Below are lines of data. Give the number of them that contain the string "tumor", and nothing else.
**** SUPPLIED DATA ****
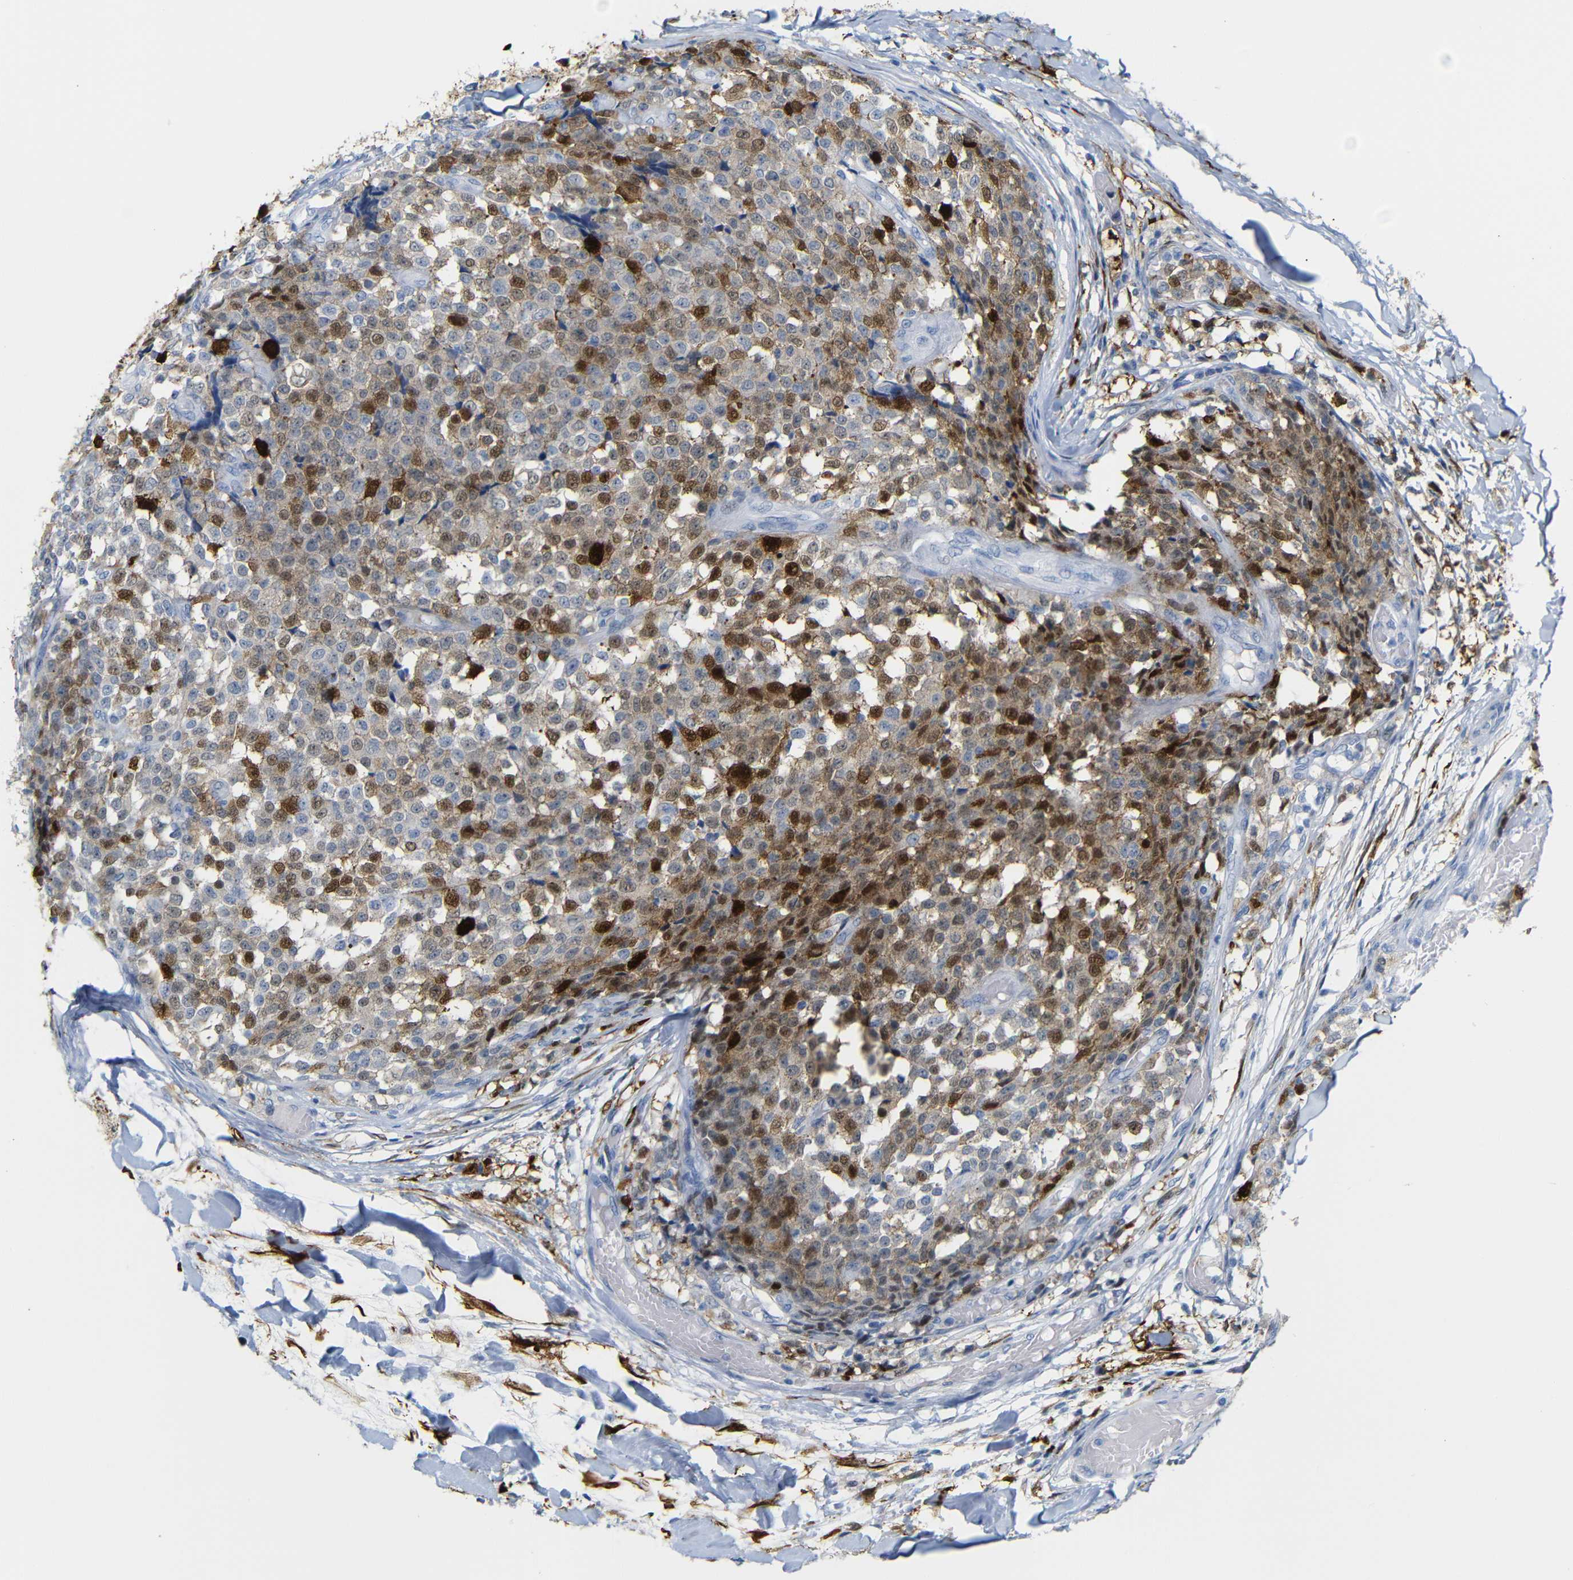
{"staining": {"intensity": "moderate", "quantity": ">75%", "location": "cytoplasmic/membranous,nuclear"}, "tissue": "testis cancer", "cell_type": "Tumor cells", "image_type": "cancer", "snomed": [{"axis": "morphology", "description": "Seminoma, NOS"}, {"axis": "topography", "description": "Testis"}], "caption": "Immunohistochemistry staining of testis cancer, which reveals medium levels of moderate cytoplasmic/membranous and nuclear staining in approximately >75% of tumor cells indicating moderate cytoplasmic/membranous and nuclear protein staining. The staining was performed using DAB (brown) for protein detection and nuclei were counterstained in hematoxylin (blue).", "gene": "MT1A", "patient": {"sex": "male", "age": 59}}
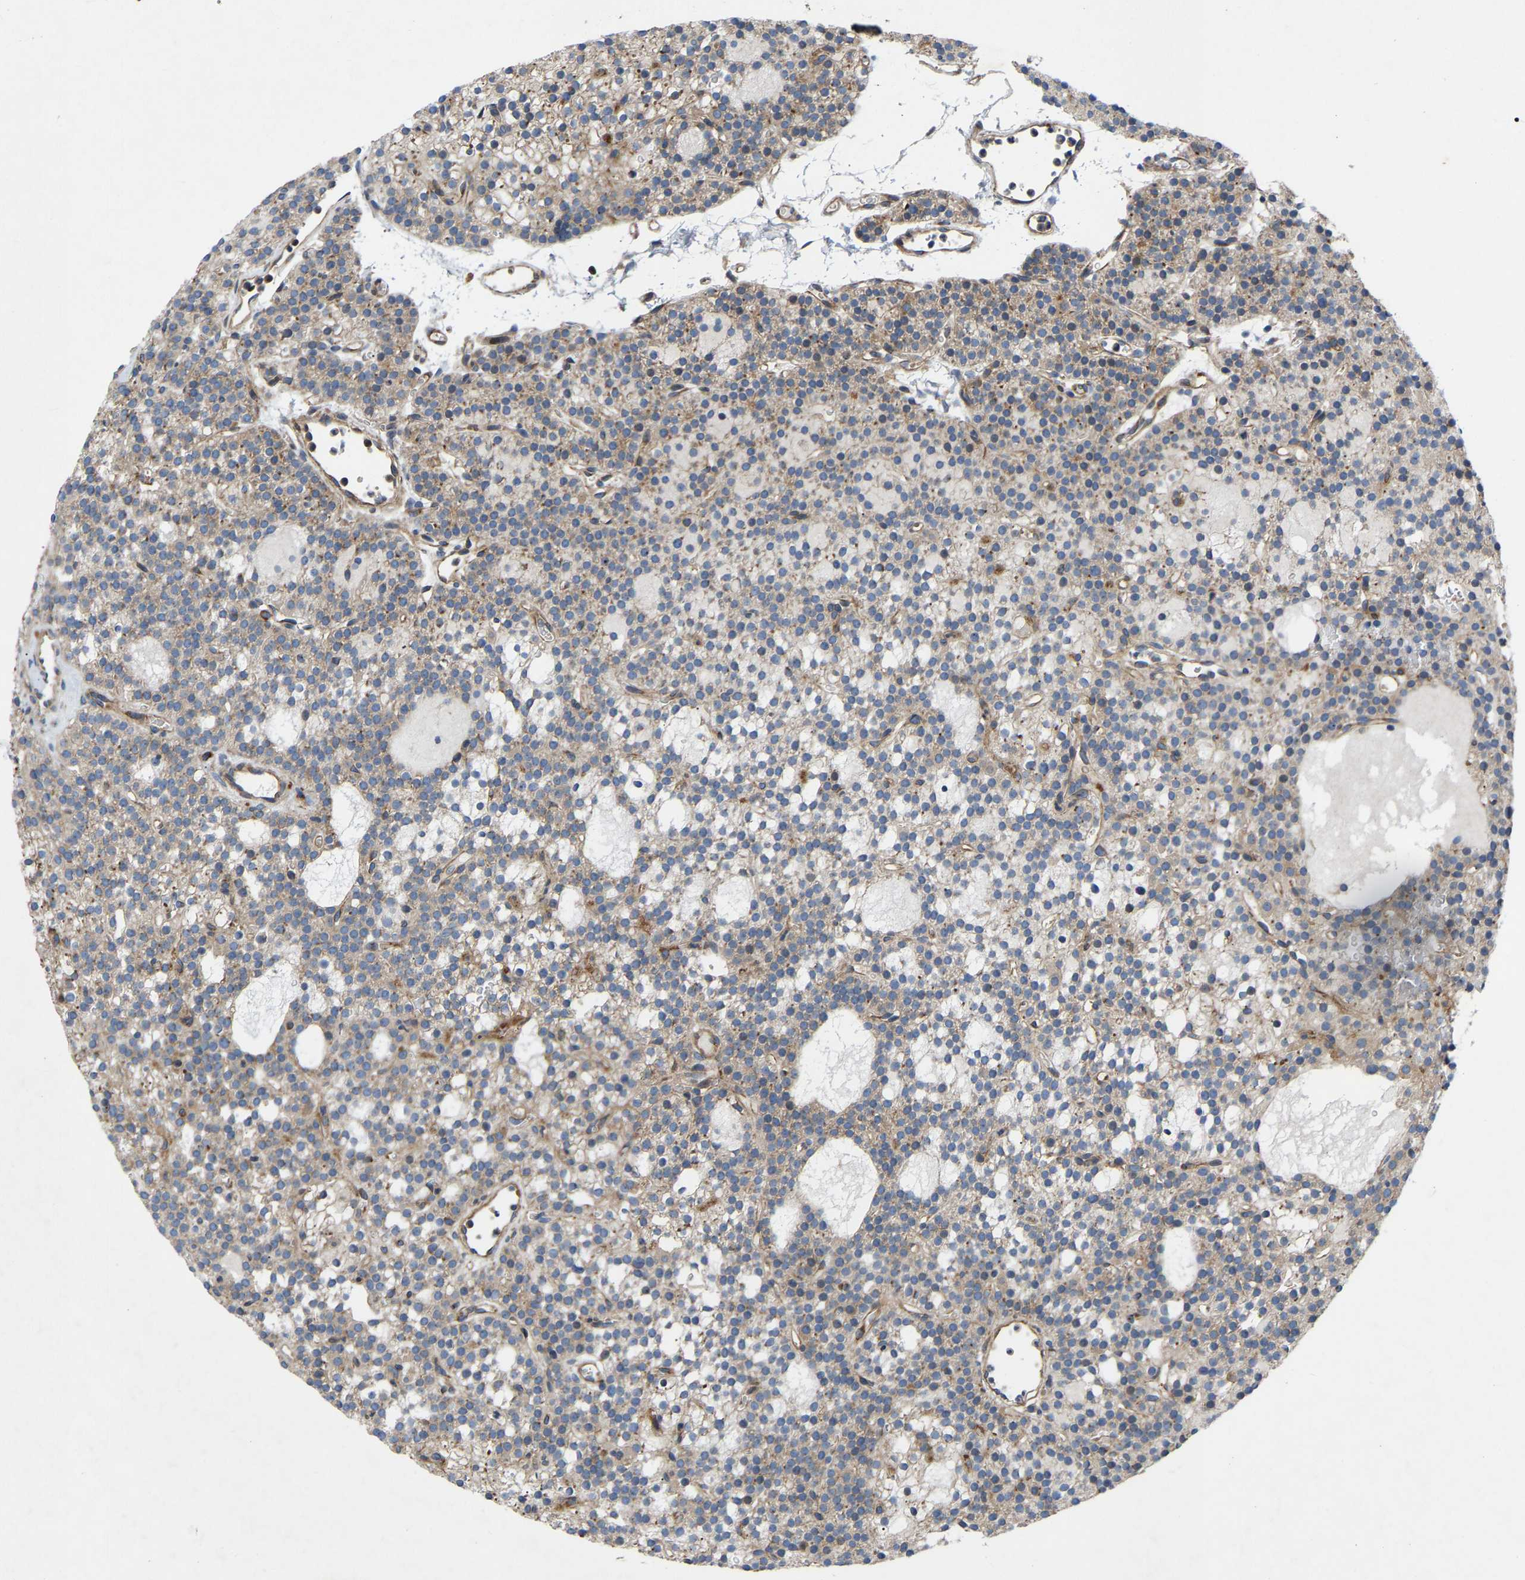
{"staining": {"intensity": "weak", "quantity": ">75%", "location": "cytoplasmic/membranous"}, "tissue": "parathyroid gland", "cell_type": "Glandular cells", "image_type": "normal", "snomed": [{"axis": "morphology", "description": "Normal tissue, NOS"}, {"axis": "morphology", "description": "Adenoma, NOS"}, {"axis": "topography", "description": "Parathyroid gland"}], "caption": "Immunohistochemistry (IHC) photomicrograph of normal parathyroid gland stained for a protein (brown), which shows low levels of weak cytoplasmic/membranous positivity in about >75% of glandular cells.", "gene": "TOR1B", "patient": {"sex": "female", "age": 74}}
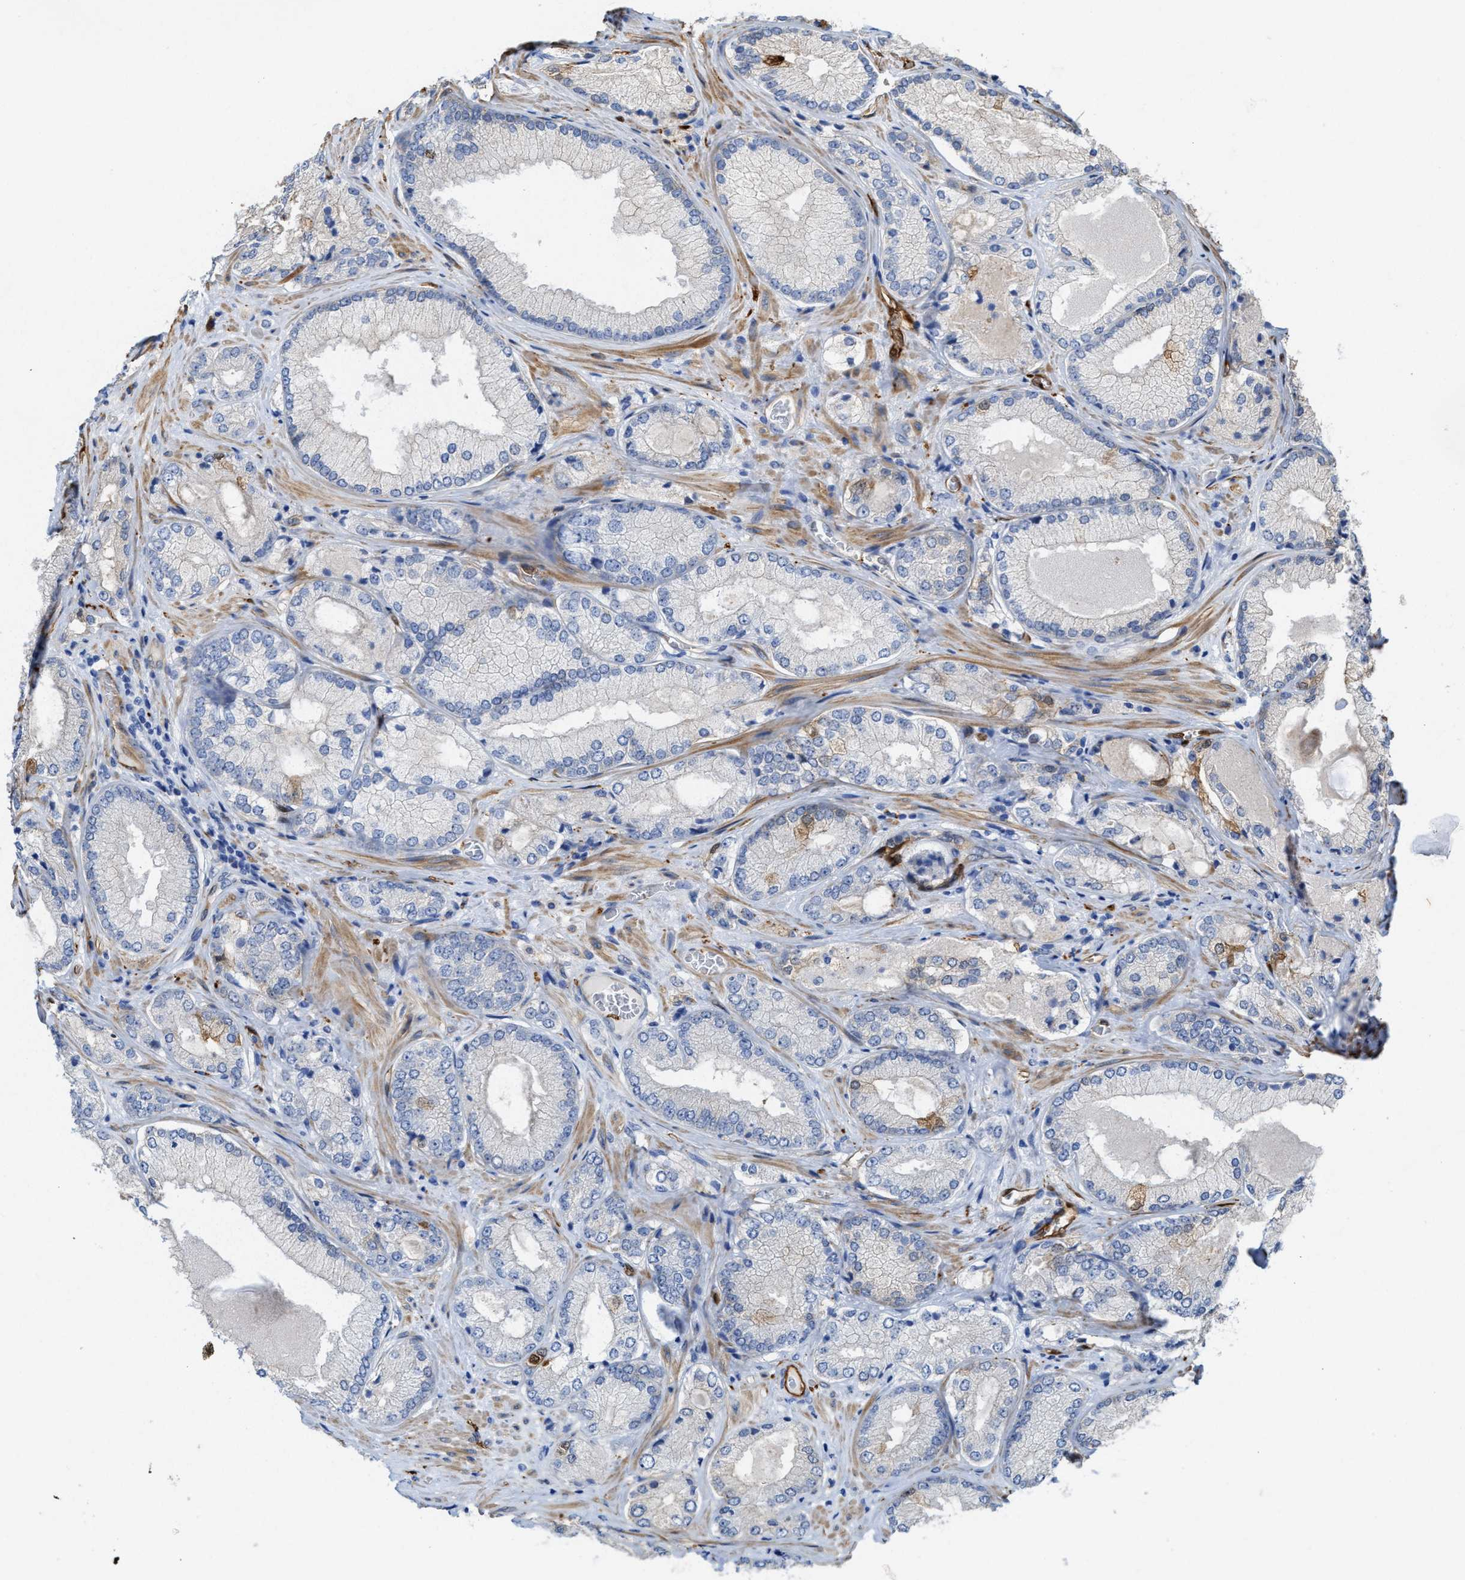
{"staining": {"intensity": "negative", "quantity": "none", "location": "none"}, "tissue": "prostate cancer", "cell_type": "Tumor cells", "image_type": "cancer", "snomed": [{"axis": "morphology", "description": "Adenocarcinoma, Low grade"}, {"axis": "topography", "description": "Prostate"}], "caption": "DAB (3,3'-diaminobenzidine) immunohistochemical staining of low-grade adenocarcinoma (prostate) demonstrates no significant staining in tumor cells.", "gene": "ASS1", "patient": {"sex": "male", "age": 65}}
****
*EXERCISE RESPONSE:* 2